Predicting the Evolutionary and Functional Landscapes of Viruses with a Unified Nucleotide-Protein Language Model: LucaVirus

Kavli Affiliate: Li Zhao

| Authors: Yuan-Fei Pan, Yong He, Yu-Qi Liu, Yong-Tao Shan, Shu-Ning Liu, Xue Liu, Xiaoyun Pan, Yinqi Bai, Zan Xu, Zheng Wang, Jieping Ye, Edward C. Holmes, Bo Li, Yao-Qing Chen, Zhao-Rong Li and Mang Shi

| Summary:

Predicting the evolution and function of viruses is a fundamental biological challenge, largely due to high levels of sequence divergence and the limited knowledge available in comparison to cellular organisms. To address this, we present LucaVirus, a unified, multi-modal foundation model specifically designed for viruses. Trained on 25.4 billion nucleotide and amino acid tokens encompassing nearly all known viruses, LucaVirus learns biologically meaningful representations that capture the relationships between nucleotide and amino acid sequences, protein/gene homology, and evolutionary divergence.
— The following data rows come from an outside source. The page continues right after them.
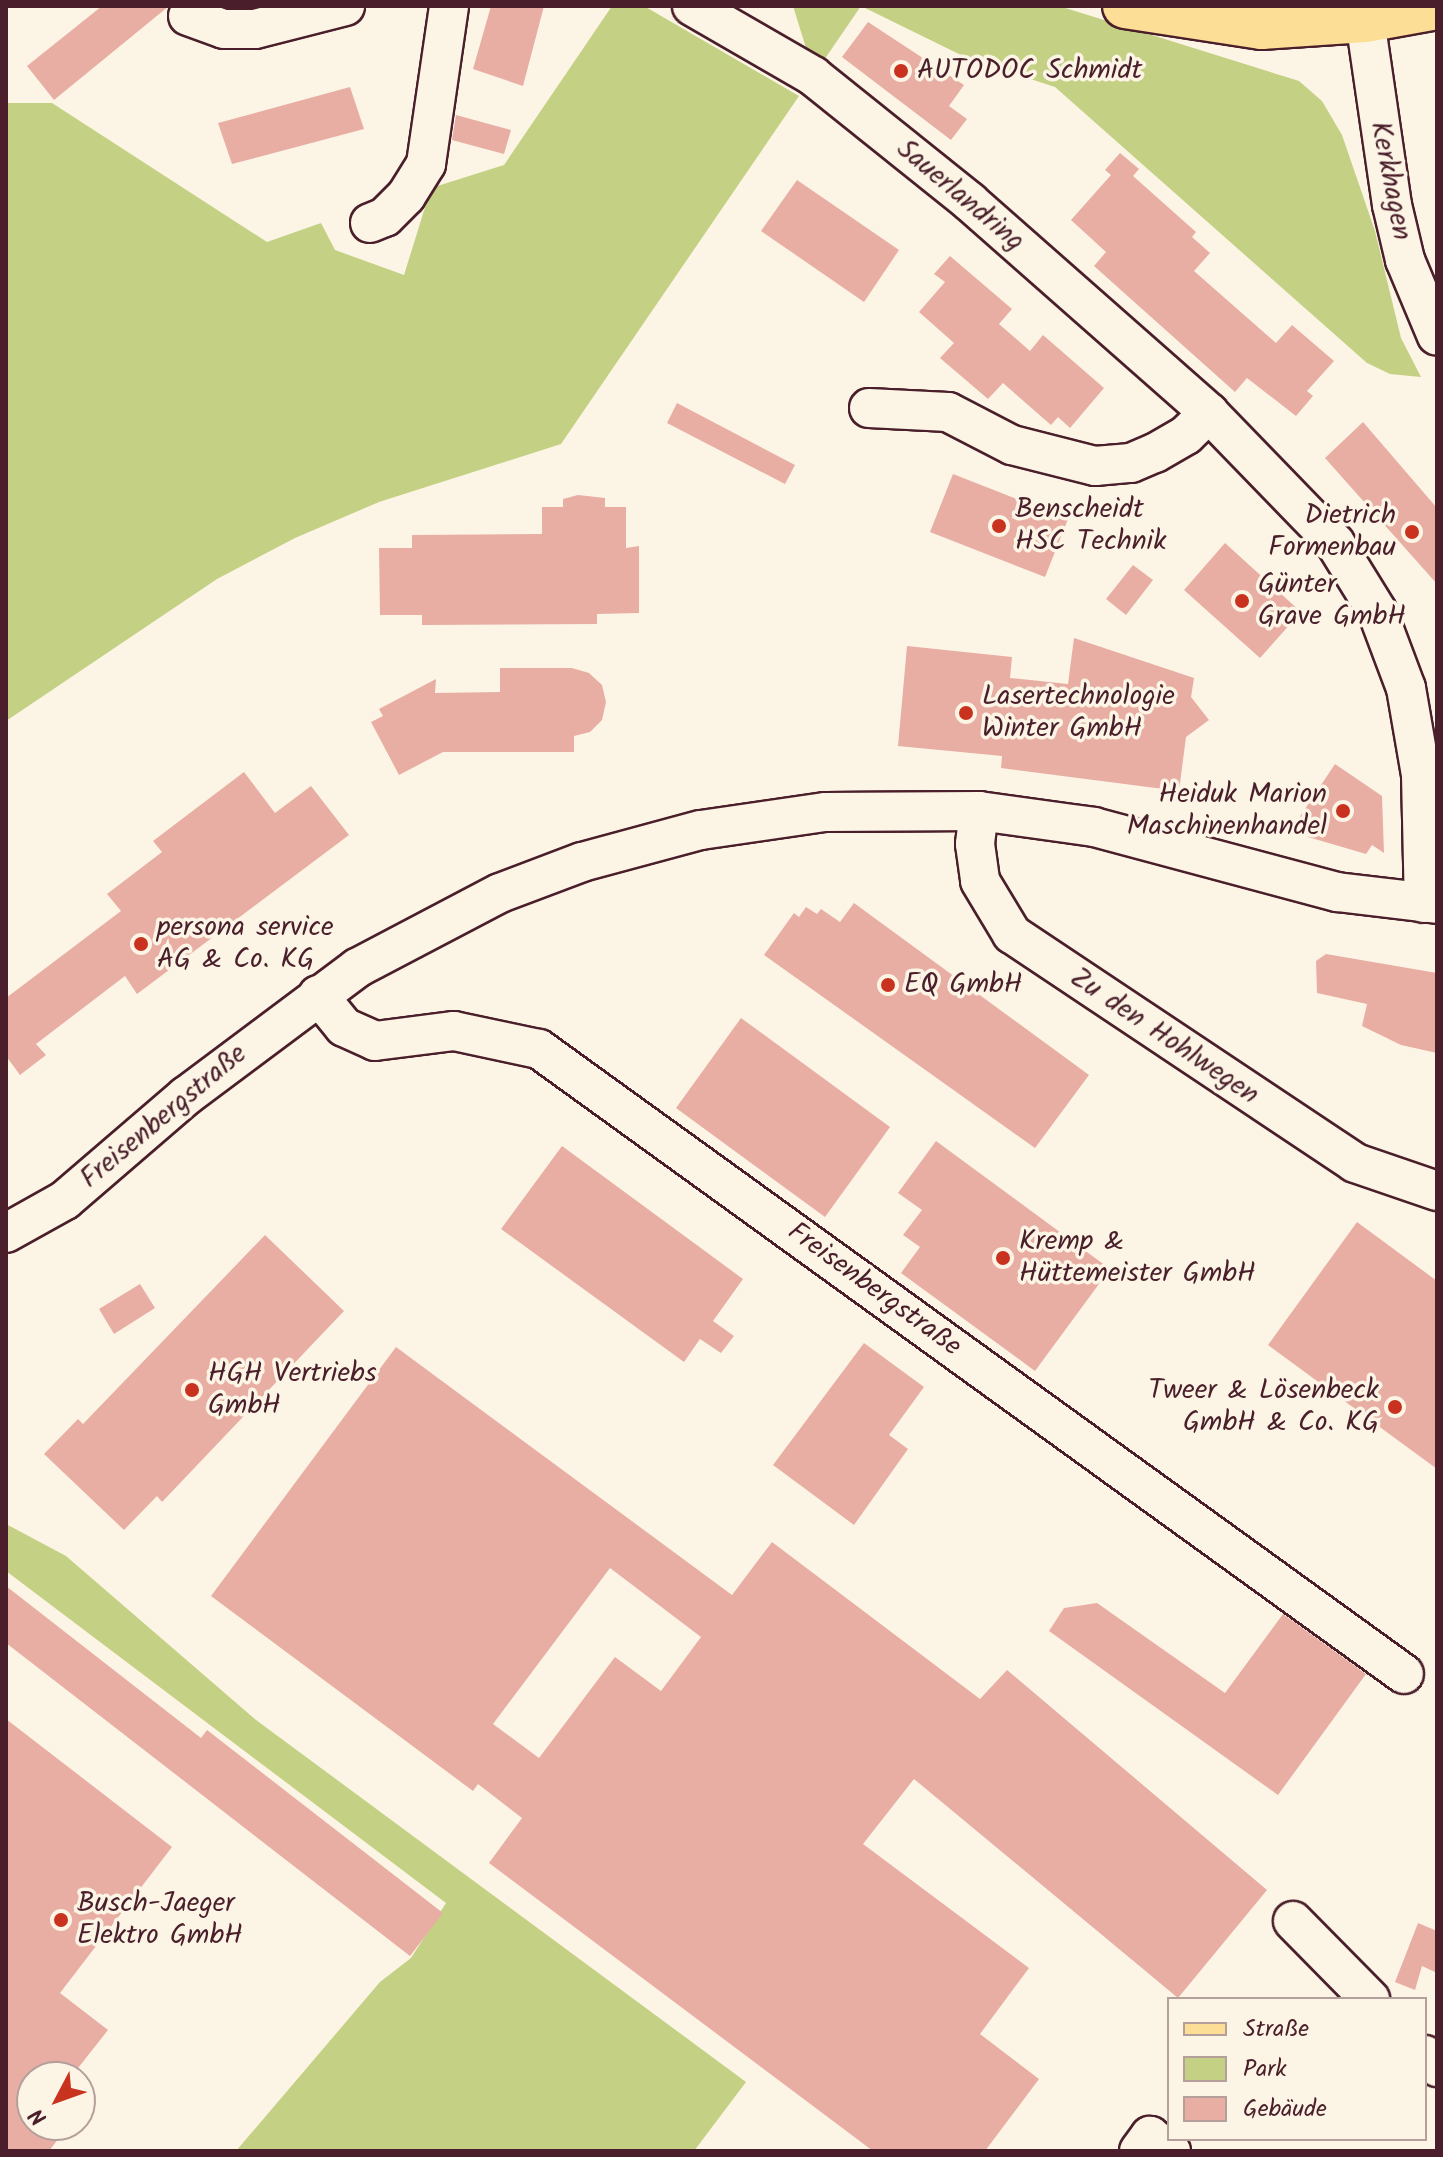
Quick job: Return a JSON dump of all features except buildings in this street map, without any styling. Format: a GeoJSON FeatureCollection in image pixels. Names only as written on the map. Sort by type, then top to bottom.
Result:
{"type":"FeatureCollection","features":[{"type":"Feature","properties":{"kind":"main road"},"geometry":{"type":"LineString","coordinates":[[1125,6],[1261,27],[1365,20],[1437,7]]}},
{"type":"Feature","properties":{"kind":"street"},"geometry":{"type":"LineString","coordinates":[[188,16],[224,29],[255,29],[345,6]]}},
{"type":"Feature","properties":{"kind":"street"},"geometry":{"type":"LineString","coordinates":[[370,223],[406,196],[426,164],[449,6]]}},
{"type":"Feature","properties":{"kind":"street","name":"Sauerlandring"},"geometry":{"type":"LineString","coordinates":[[692,6],[813,76],[867,117],[1209,413],[1342,553],[1396,651],[1421,775],[1430,903]]}},
{"type":"Feature","properties":{"kind":"street","name":"Kerkhagen"},"geometry":{"type":"LineString","coordinates":[[1365,20],[1392,205],[1405,260],[1437,336]]}},
{"type":"Feature","properties":{"kind":"street"},"geometry":{"type":"LineString","coordinates":[[869,408],[948,412],[1012,445],[1095,466],[1131,463],[1155,453],[1186,435],[1209,413]]}},
{"type":"Feature","properties":{"kind":"street","name":"Freisenbergstraße"},"geometry":{"type":"LineString","coordinates":[[6,1233],[65,1200],[186,1096],[318,995],[410,937],[500,893],[582,862],[708,828],[825,812],[979,811],[1094,827],[1337,892],[1430,903]]}},
{"type":"Feature","properties":{"kind":"street","name":"Zu den Hohlwegen"},"geometry":{"type":"LineString","coordinates":[[979,811],[975,844],[980,881],[1012,934],[1355,1163],[1437,1191]]}},
{"type":"Feature","properties":{"kind":"street","name":"Freisenbergstraße"},"geometry":{"type":"LineString","coordinates":[[318,995],[344,1027],[375,1041],[454,1031],[539,1049],[1404,1674]]}},
{"type":"Feature","properties":{"kind":"street"},"geometry":{"type":"LineString","coordinates":[[1293,1921],[1368,1997]]}},
{"type":"Feature","properties":{"kind":"street"},"geometry":{"type":"LineString","coordinates":[[1139,2151],[1150,2136],[1171,2151]]}},
{"type":"Feature","properties":{"kind":"green space"},"geometry":{"type":"Polygon","coordinates":[[[612,6],[644,6],[799,96],[561,444],[379,502],[295,538],[217,579],[6,721],[6,103],[52,103],[267,242],[321,223],[335,250],[404,275],[431,188],[504,165],[612,6]]]}},
{"type":"Feature","properties":{"kind":"green space"},"geometry":{"type":"Polygon","coordinates":[[[793,6],[861,6],[824,60],[806,48],[793,6]]]}},
{"type":"Feature","properties":{"kind":"green space"},"geometry":{"type":"Polygon","coordinates":[[[861,6],[1059,6],[1299,81],[1322,101],[1342,135],[1375,231],[1401,338],[1421,377],[1390,374],[1367,363],[1055,87],[967,58],[861,6]]]}},
{"type":"Feature","properties":{"kind":"green space"},"geometry":{"type":"Polygon","coordinates":[[[6,1524],[66,1556],[256,1720],[746,2082],[694,2151],[236,2151],[380,1982],[411,1958],[446,1903],[6,1571],[6,1524]]]}},
{"type":"Feature","properties":{"kind":"place","name":"AUTODOC Schmidt"},"geometry":{"type":"Point","coordinates":[901,71]}},
{"type":"Feature","properties":{"kind":"place","name":"Benscheidt HSC Technik"},"geometry":{"type":"Point","coordinates":[999,526]}},
{"type":"Feature","properties":{"kind":"place","name":"Dietrich Formenbau"},"geometry":{"type":"Point","coordinates":[1412,532]}},
{"type":"Feature","properties":{"kind":"place","name":"Günter Grave GmbH"},"geometry":{"type":"Point","coordinates":[1242,601]}},
{"type":"Feature","properties":{"kind":"place","name":"Lasertechnologie Winter GmbH"},"geometry":{"type":"Point","coordinates":[966,713]}},
{"type":"Feature","properties":{"kind":"place","name":"Heiduk Marion Maschinenhandel"},"geometry":{"type":"Point","coordinates":[1343,811]}},
{"type":"Feature","properties":{"kind":"place","name":"persona service AG & Co. KG"},"geometry":{"type":"Point","coordinates":[141,944]}},
{"type":"Feature","properties":{"kind":"place","name":"EQ GmbH"},"geometry":{"type":"Point","coordinates":[888,985]}},
{"type":"Feature","properties":{"kind":"place","name":"Kremp & Hüttemeister GmbH"},"geometry":{"type":"Point","coordinates":[1003,1258]}},
{"type":"Feature","properties":{"kind":"place","name":"HGH Vertriebs GmbH"},"geometry":{"type":"Point","coordinates":[192,1390]}},
{"type":"Feature","properties":{"kind":"place","name":"Tweer & Lösenbeck GmbH & Co. KG"},"geometry":{"type":"Point","coordinates":[1395,1407]}},
{"type":"Feature","properties":{"kind":"place","name":"Busch-Jaeger Elektro GmbH"},"geometry":{"type":"Point","coordinates":[61,1920]}}]}
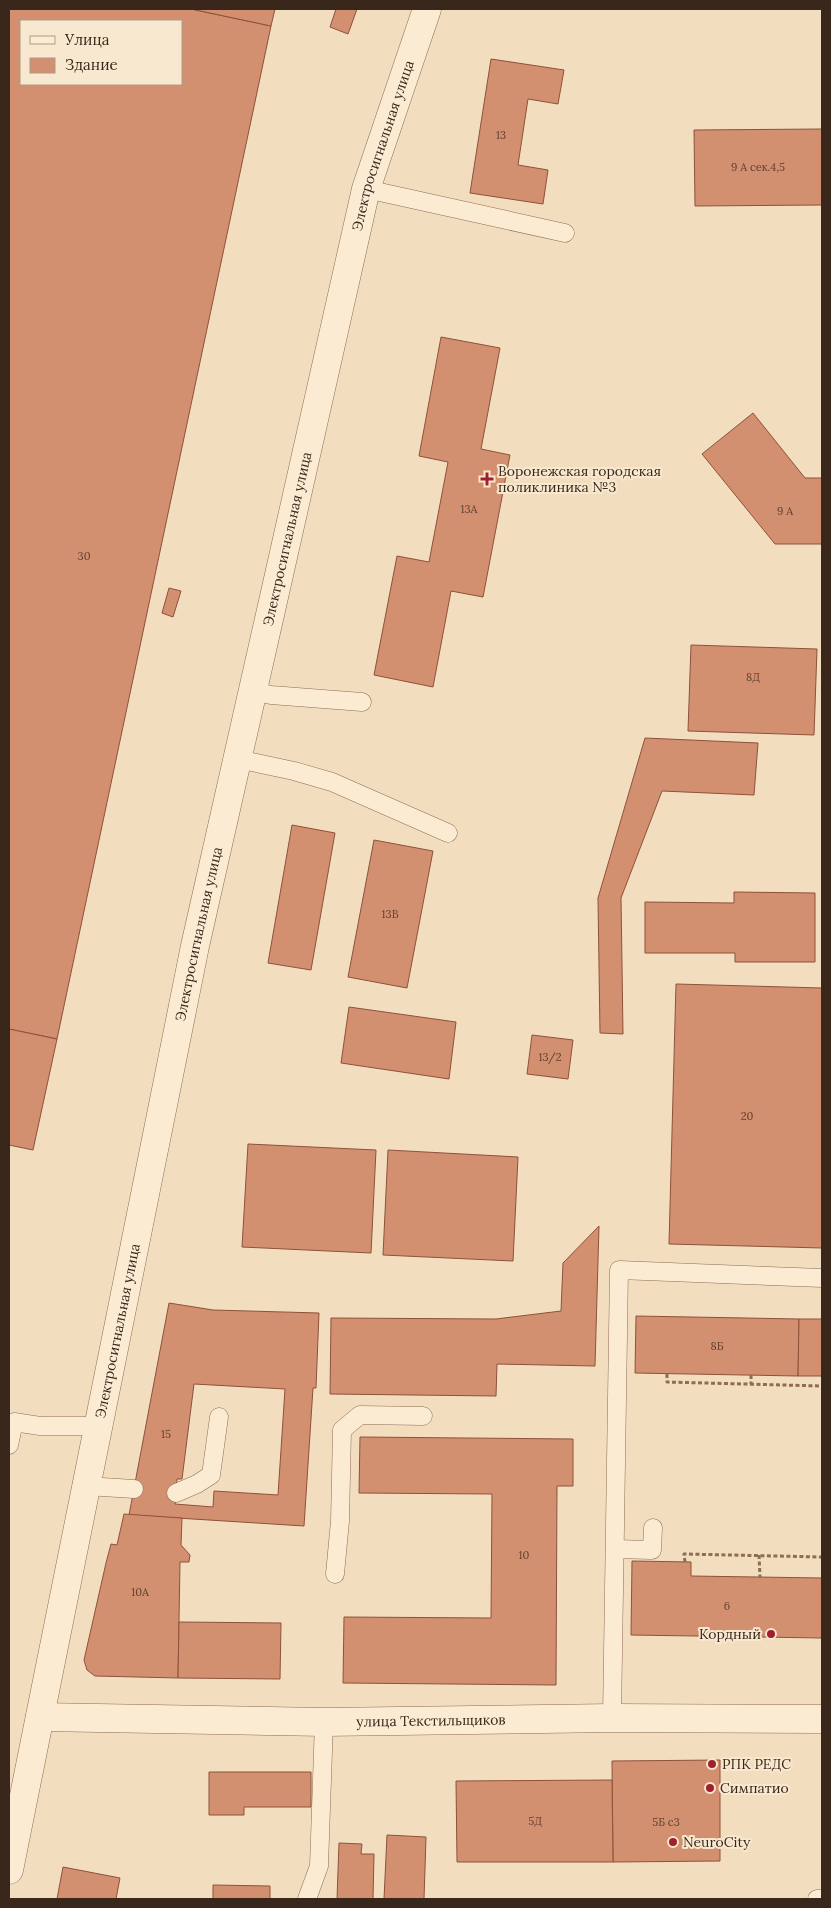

Building on these interpretable embeddings, we developed specialized downstream models to address key challenges in virology: (i) identify viruses hidden within genomic “dark matter”, (ii) characterize enzymatic activities of unknown proteins, (iii) predict viral evolvability, and (iv) discover antibody drugs for emerging viruses. LucaVirus achieves state-of-the-art performance in tasks (i), (iii), and (iv), and matches the leading models in task (ii) with one-third the parameter size. These findings demonstrate the power of a unified foundation model to comprehensively decode the viral world. LucaVirus is a new tool in AI-driven virology, offering an efficient and versatile platform for board applications from virus discovery to functional predictions.